= Richard Lefebvre des Noëttes =

Richard Lefebvre des Noëttes (1856–1936) was a French military officer and early historian of technology.

After his early retirement from the French army in 1901, Lefebvre devoted his time to technological studies, then quite a new field, becoming a main proponent of the negative impact of slavery on technological progress in classical antiquity. Although dissenting voices emerged as early as the 1930s, his primitivist views of ancient traction technology met with considerable success in the 1950s and 1960s when authorities like the medievalist Lynn White and the sinologist Joseph Needham, but also many classicists, relied rather uncritically on his research.

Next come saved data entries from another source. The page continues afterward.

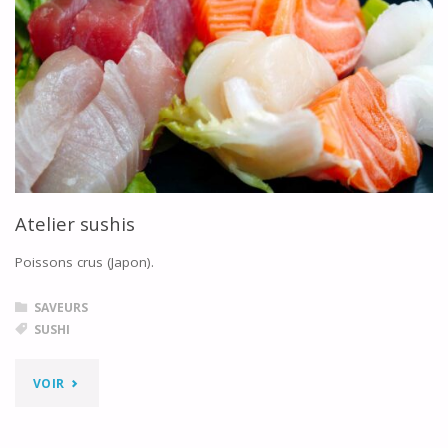
Atelier sushis
Poissons crus (Japon).
SAVEURS
SUSHI
"ATELIER
VOIR
SUSHIS"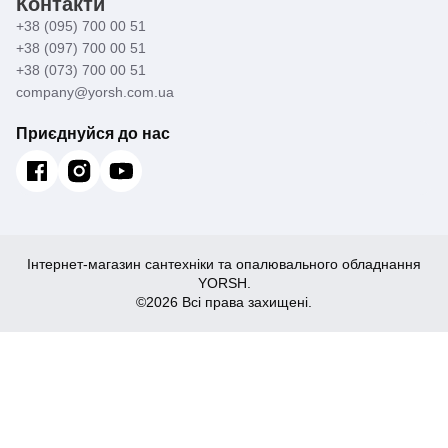
Контакти
+38 (095) 700 00 51
+38 (097) 700 00 51
+38 (073) 700 00 51
company@yorsh.com.ua
Приєднуйся до нас
Інтернет-магазин сантехніки та опалювального обладнання
YORSH.
©2026 Всі права захищені.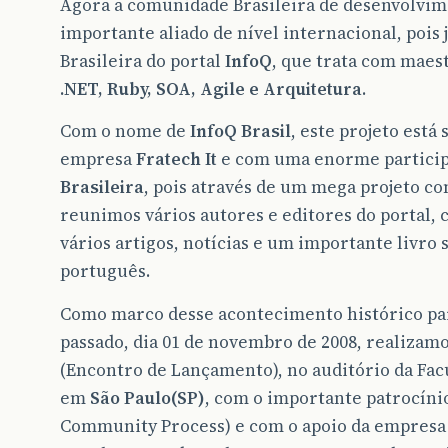
Agora a comunidade Brasileira de desenvolvim
importante aliado de nível internacional, pois j
Brasileira do portal
InfoQ
, que trata com maes
.NET, Ruby, SOA, Agile e Arquitetura
.
Com o nome de
InfoQ Brasil
, este projeto está
empresa
Fratech It
e com uma enorme partici
Brasileira
, pois através de um mega projeto co
reunimos vários autores e editores do portal, 
vários artigos, notícias e um importante livro
português.
Como marco desse acontecimento histórico para
passado, dia 01 de novembro de 2008, realizam
(Encontro de Lançamento), no auditório da F
em
São Paulo(SP)
, com o importante patrocínio
Community Process) e com o apoio da empres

Based on a thorough reexamination of the pictorial evidence, much of it not available in Lefebvre's time, as well as experimental archaeology, modern scholars like Georges Raepsaet have refuted Lefebvre's findings, particularly his glaring underestimation of the capacities of ancient horse-drawn ploughs and carriages. His depreciation of the classical quarter-rudder in favour of the medieval stern-mounted rudder has also given way to a more balanced interpretation which argues that the two systems rather differed in the kinds of advantages they offered. Much unlike Lefebvre, recent scholarship has generally come to stress, within the productive limits characteristic of all pre-modern agricultural societies, the innovative character of Greek and Roman technology.